Она после меня утешала, говорила, что ангелы нам поют. Сама пела. Голос у нее удивительный, и на гитаре немного играет. Помнишь, Хаймешка в спектакле играла? Так это Элайджи гитара… И вот… Илья сначала ничего не прознал, она вообще-то врать совсем не умеет, но тут как-то сообразила: не то что напрямую врала, а так – молчала обо всем… А теперь уж…
– Что ж теперь?!
– Беременна она.
– О Петя! Ты ж говорил, она умом ребенок…
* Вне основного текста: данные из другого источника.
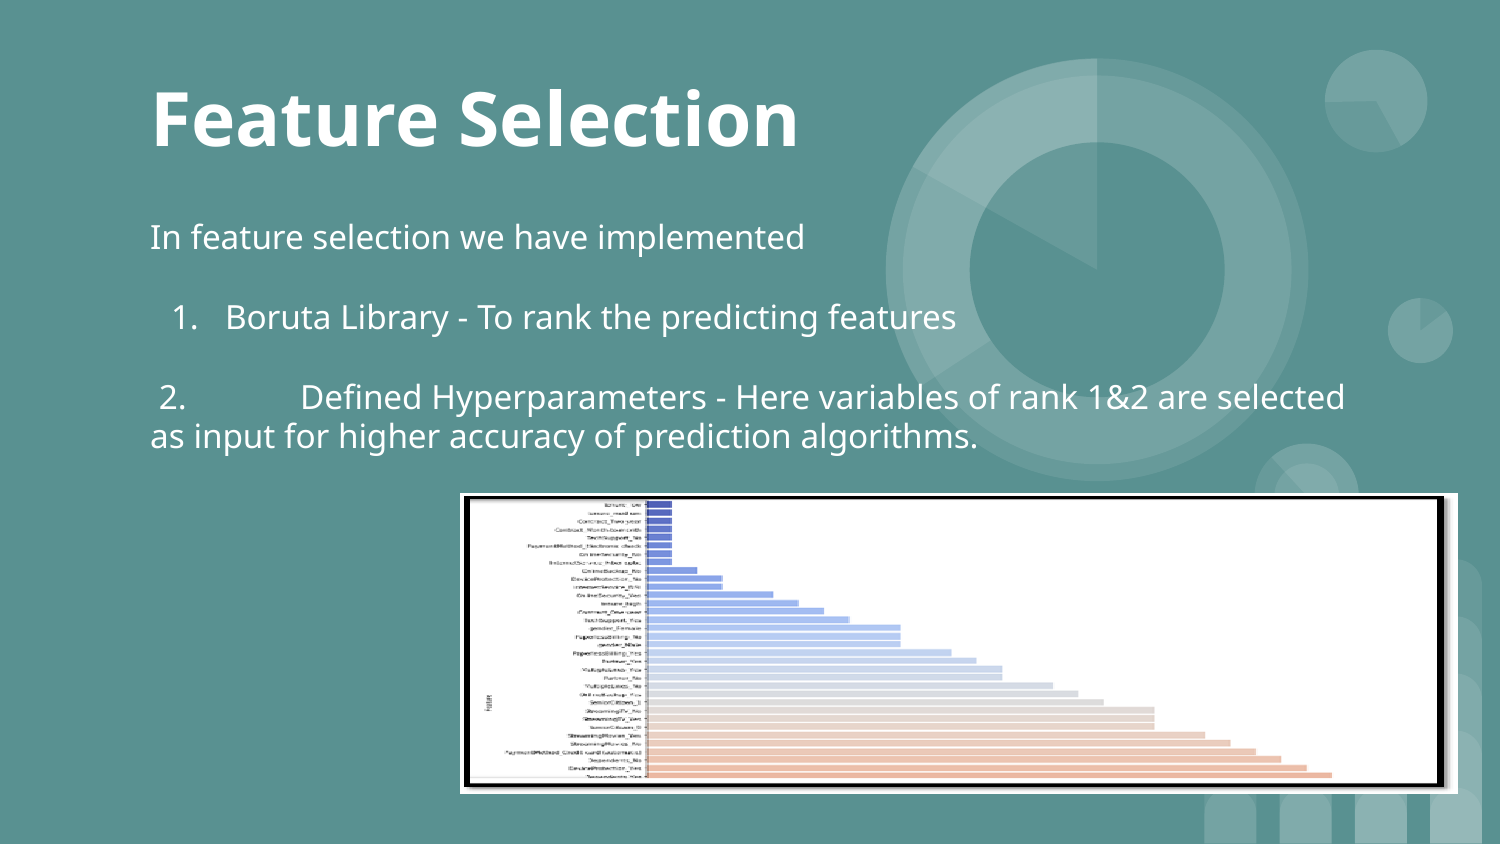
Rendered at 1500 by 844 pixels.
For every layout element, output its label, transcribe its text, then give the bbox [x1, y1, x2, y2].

title Feature Selection [135, 55, 1008, 178]
picture [460, 493, 1459, 794]
subtitle In feature selection we have implemented Boruta Library - To rank the predicting features 2. Defined Hyperparameters - Here variables of rank 1&2 are selected as input for higher accuracy of prediction algorithms. [135, 201, 1401, 494]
– В том-то и дело!.. Так кто ж Илюшку-то осудит? По крайней мере, не я…
– Но что ж теперь?
– Если бы я знал!
– Петя! – Машенька решительно поднялась со стула, на котором сидела. Пешка, свернувшаяся у хозяина в ногах, подняла седую морду и слегка оскалилась. – Петя, ты теперь должен батюшке открыться и… ну, я не знаю, выйдет ли на ней жениться, но хоть как-то свой грех искупить! Если ты искренен с ним будешь, вот как со мной сейчас, он непременно поймет и, может, посоветует что дельное…
– Ща-ас! – Петя оскалился совершенно на манер Пешки. – Так он мне и даст на ней жениться!
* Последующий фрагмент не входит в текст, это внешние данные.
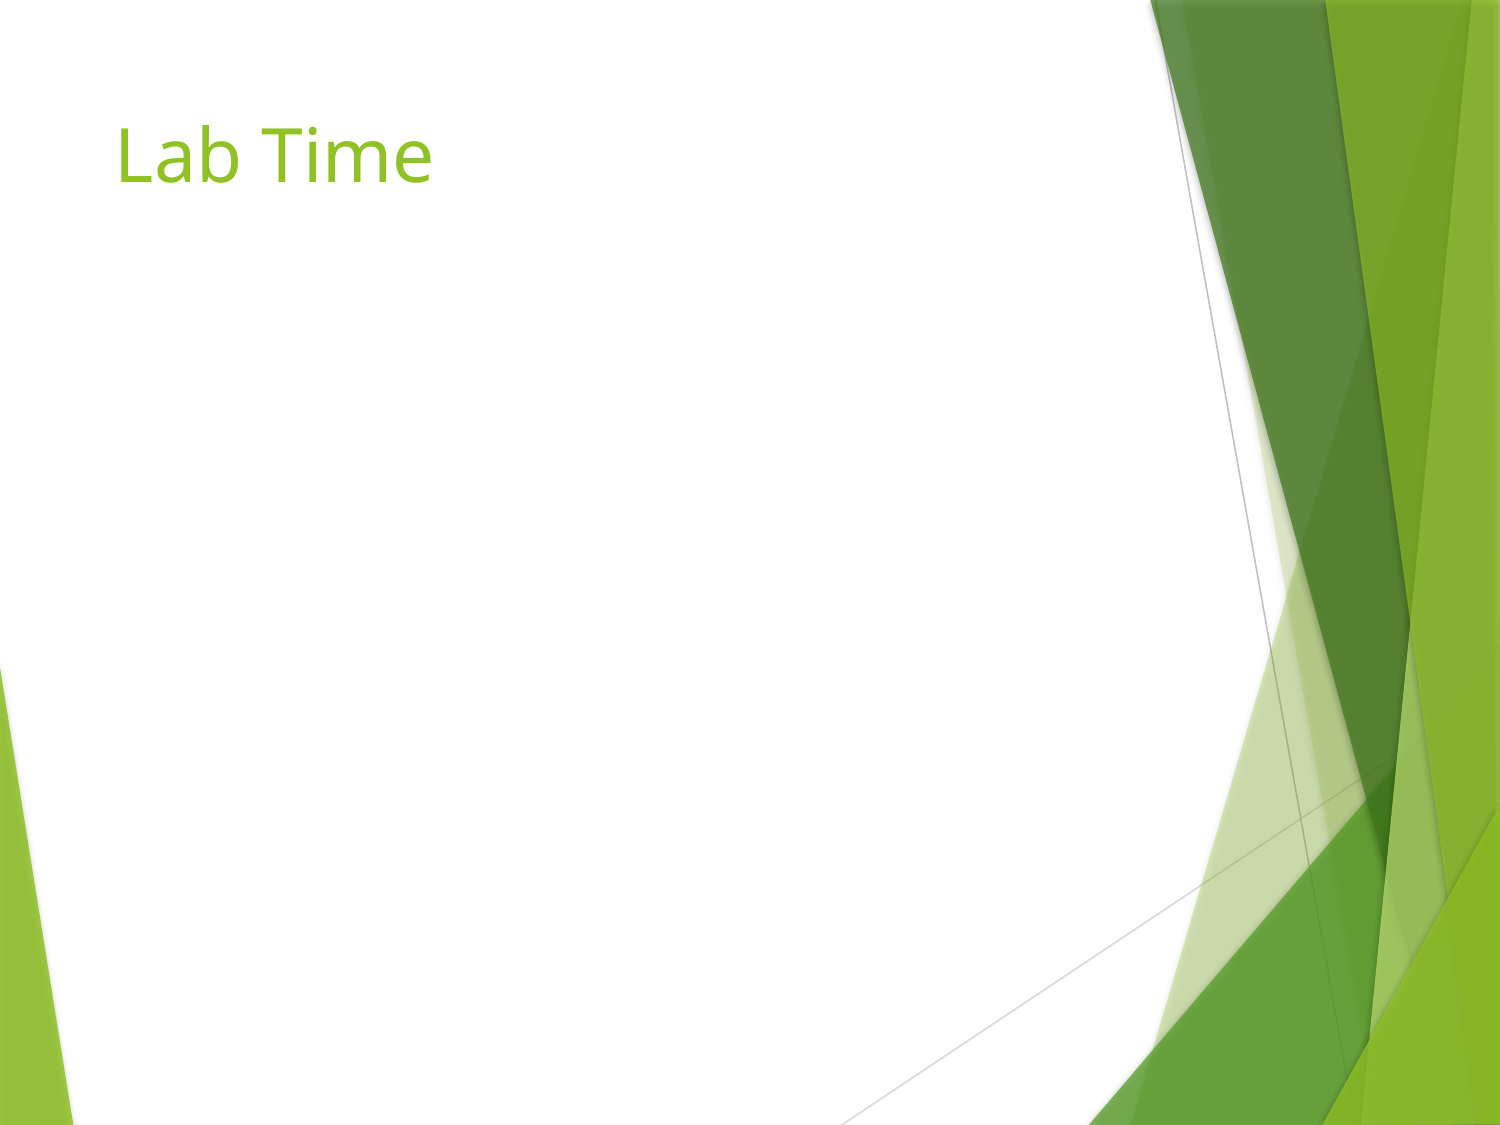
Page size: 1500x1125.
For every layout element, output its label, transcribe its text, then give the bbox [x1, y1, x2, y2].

title Lab Time [99, 99, 1142, 317]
– Ну что ж, если в этом твое счастие, разве ж батюшка когда поперек пойдет?
– Ой, Машка, ну не смеши ты меня в самом деле! Ты ж с отцом ближе моего, неужто ты его и вправду доселе не разгадала?! Это ж нужно специально глаза закрыть да смолой поверх замазать, чтоб не разглядеть. Он же чистый хищник по природе своей, ни о чем и ни о ком, кроме своей добычи, думать не может и не хочет. Пока меня от земли не видать, пока я нолик, он меня еще терпеть может. Но коли я поперек его желаний пойду, что-то в его системе нарушу, так он меня не задумываясь с пылью смешает или вовсе в могилу сведет, как нашу с тобой мать…
– Что-о?! Что ты сказал?!! – Маша с пылающими щеками схватила брата за плечи, встряхнула, позабыв о его ране. Петя побледнел, но, закусив губу, сдержал стон, превратив его в поистине дьявольскую усмешку. – Да он матушку по сей день любит!